Historic house in Georgia, United States

The Terrell-Sadler House near Eatonton, Georgia was listed on the National Register of Historic Places in 2000. It is located at 122 Harmony Road.

The house was built about 1855 and included 700 acres of land. It is listed as an outstanding example of a Greek Revival-style plantation house.

William D. Terrell (1810-1875) was probably born in Putnam County. He married Mary Sadler in 1855. He had few possessions before his marriage. In 1855 he owned 700 acres of land and had 20 slaves. By 1860 the main house, five houses for the slaves, a house for the cotton gin, a carriage house, and barns had been constructed.
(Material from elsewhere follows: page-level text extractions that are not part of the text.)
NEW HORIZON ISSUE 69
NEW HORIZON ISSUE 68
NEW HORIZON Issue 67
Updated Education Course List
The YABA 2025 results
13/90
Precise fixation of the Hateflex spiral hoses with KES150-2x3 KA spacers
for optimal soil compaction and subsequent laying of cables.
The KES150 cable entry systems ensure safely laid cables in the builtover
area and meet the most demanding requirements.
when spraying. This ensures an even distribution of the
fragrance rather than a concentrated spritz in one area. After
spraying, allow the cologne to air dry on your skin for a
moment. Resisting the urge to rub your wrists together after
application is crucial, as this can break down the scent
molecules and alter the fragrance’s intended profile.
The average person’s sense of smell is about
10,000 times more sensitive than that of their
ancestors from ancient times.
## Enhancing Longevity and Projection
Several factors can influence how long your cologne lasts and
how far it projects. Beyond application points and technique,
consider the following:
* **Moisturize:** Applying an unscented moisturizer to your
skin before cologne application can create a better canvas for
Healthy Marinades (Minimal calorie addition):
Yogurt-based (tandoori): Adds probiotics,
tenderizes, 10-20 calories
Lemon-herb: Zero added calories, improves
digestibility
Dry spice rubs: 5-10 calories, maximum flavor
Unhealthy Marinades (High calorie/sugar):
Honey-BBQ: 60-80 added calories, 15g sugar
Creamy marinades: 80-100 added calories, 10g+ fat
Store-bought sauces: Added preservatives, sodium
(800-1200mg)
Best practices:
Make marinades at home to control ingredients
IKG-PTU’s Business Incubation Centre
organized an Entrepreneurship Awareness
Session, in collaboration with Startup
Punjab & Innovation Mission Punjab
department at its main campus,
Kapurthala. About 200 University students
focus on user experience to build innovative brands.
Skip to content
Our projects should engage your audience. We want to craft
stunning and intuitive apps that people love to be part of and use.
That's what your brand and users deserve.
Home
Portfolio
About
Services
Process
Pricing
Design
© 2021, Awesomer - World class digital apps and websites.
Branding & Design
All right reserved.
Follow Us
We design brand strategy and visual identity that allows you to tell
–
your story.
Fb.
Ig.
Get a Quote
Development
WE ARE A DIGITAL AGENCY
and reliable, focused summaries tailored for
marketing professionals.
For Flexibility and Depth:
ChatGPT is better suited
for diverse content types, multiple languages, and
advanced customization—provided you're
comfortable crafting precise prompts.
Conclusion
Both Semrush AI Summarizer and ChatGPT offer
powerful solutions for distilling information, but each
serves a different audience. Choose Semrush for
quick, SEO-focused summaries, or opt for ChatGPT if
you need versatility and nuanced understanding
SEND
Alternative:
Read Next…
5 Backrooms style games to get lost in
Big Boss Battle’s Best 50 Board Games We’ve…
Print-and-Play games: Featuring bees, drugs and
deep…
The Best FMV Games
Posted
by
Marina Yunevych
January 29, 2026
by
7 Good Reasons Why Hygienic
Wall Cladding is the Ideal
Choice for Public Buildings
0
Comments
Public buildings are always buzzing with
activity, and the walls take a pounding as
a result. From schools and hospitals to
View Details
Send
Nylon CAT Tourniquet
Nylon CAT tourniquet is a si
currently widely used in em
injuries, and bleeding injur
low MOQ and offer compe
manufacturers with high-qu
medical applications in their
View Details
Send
At the time of the American Civil War, Terrell was too old for military service but served in the Home Guard. In November, 1864, Gen. William T. Sherman of the U.S. Army was on his March to the Sea. Sherman's 14th Corps, going from Madison, Georgia to Eatonton, camped at the plantation for one day. Sherman's soldiers burned the cotton gin and the packing screw, destroyed other farm equipment, stole the mules and horses, killed the chickens, and took six slaves. The house was not destroyed.

By 1880, their only son, Richmond, managed the plantation. Farming operations declined. Land was sold to pay debts and he had only 25 acres of cotton plants, which produced only 8 bales of cotton. Richmond mortgaged the remaining 500-acre farm and it was eventually foreclosed.